In In re Gail F., 365 Ill. App. 3d 439, 446, 849 N.E.2d 448, 302 Ill. Dec. 656 (2006) the State petitioned for the administration of 12 medications.
The treating psychiatrist offered testimony regarding only 10 of those medications.
The court, however, authorized the administration of all 12 medications.
On appeal, both parties agreed that this was error.
The State, however, argued that the lack of evidence affected only the approval of the 2 medications and that the order could be modified to authorize the 10 medications that were supported by testimony.
The Court rejected that argument.
The lack of evidence on all petitioned-for medications was fatal to the entire petition. See Gail F., 365 Ill. App. 3d at 447.
The Court reasoned that a modification of the treatment plan embodied in the petition must be a matter of medical judgment, not legal:
"'As this court has recognized, the diagnosis and treatment of mental health disorders is a "'highly specialized area of medicine which is better left to the experts.'"
Indeed, section 2-107.1 vests the physician authorized to administer the involuntary treatment "complete discretion" not to administer the treatment.

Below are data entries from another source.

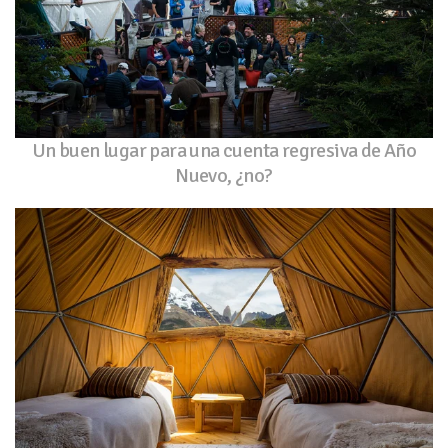
Un buen lugar para una cuenta regresiva de Año
Nuevo, ¿no?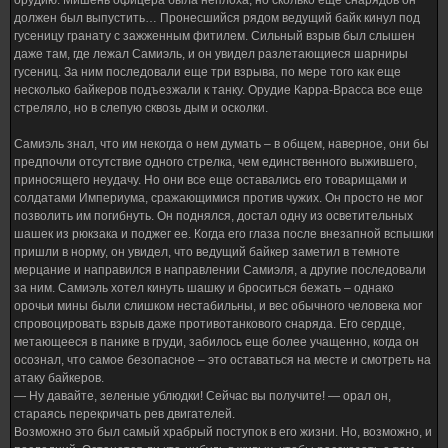
орудию. Мишень офицера была неплоха, но сколько еще снарядов он
должен был выпустить… Пронесшийся рядом ведущий байк кинул под
гусеницу гранату с зажженным фитилем. Сильный взрыв был слышен
даже там, где лежал Самиэль, и он увидел разлетающиеся шарниры
гусениц. За ним последовали еще три взрыва, по мере того как еще
несколько байкеров подъезжали к танку. Орудие Карра-Врасса все еще
стреляло, но в слепую сквозь дым и осколки.
Самиэль знал, что им некогда о нем думать – в общем, наверное, они бы
предпочли отсутствие одного стрелка, чем единственного выжившего,
приносящего неудачу. Но они все еще оставались его товарищами и
солдатами Империума, сражающимися против чужих. Он просто не мог
позволить им погибнуть. Он поднялся, достал одну из осветительных
шашек из рюкзака и поджег ее. Когда его глаза после внезапной вспышки
пришли в норму, он увидел, что ведущий байкер заметил в темноте
мерцание и направился в направлении Самиэля, а другие последовали
за ним. Самиэль хотел кинуть шашку и броситься бежать – однако
орочьи мины были слишком нестабильны, и вес обычного человека мог
спровоцировать взрыв даже противотанкового снаряда. Его сердце,
метающееся в панике в груди, забилось еще более учащенно, когда он
осознал, что самое безопасное – это оставаться на месте и смотреть на
атаку байкеров.
— Ну давайте, зеленые ублюдки! Сейчас вы получите! — орал он,
стараясь перекричать рев двигателей.
Возможно это был самый храбрый поступок в его жизни. Но, возможно, и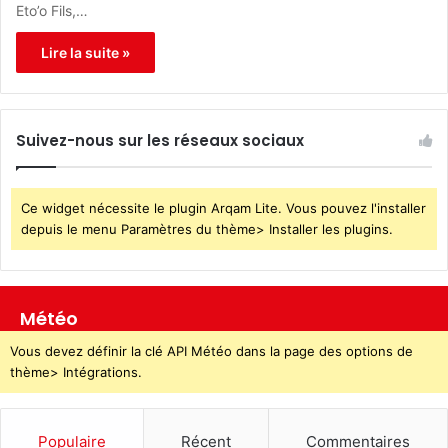
Eto’o Fils,…
Lire la suite »
Suivez-nous sur les réseaux sociaux
Ce widget nécessite le plugin Arqam Lite. Vous pouvez l'installer
depuis le menu Paramètres du thème> Installer les plugins.
Météo
Vous devez définir la clé API Météo dans la page des options de
thème> Intégrations.
Populaire
Récent
Commentaires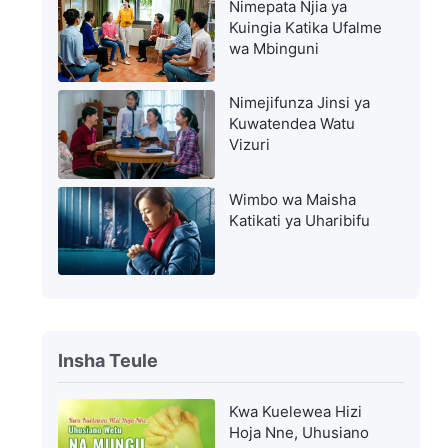
Nimepata Njia ya
Kuingia Katika Ufalme
wa Mbinguni
Nimejifunza Jinsi ya
Kuwatendea Watu
Vizuri
Wimbo wa Maisha
Katikati ya Uharibifu
Insha Teule
Kwa Kuelewea Hizi
Hoja Nne, Uhusiano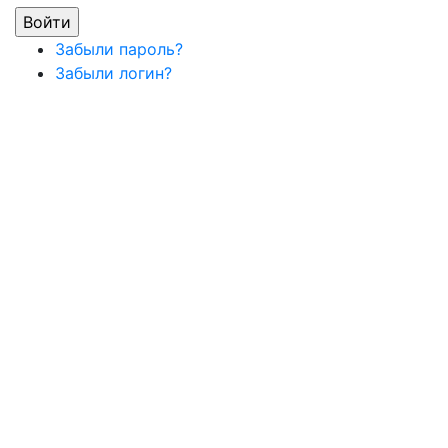
Забыли пароль?
Забыли логин?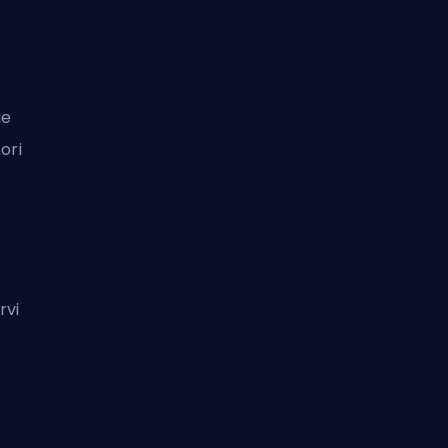
ie
ori
rvi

It is thus not for the trial court or the jury to "develop a course of treatment and then dictate that course to the treating physician. That would constitute role reversal."
In the words of amici curiae, allowing the layperson jury to determine which of the various medications should be involuntarily administered "dangerously approaches the practice of medicine."' Gail F., 365 Ill. App. 3d at 447, quoting In re Mary Ann P., 202 Ill. 2d 393, 406, 781 N.E.2d 237, 269 Ill. Dec. 440 (2002).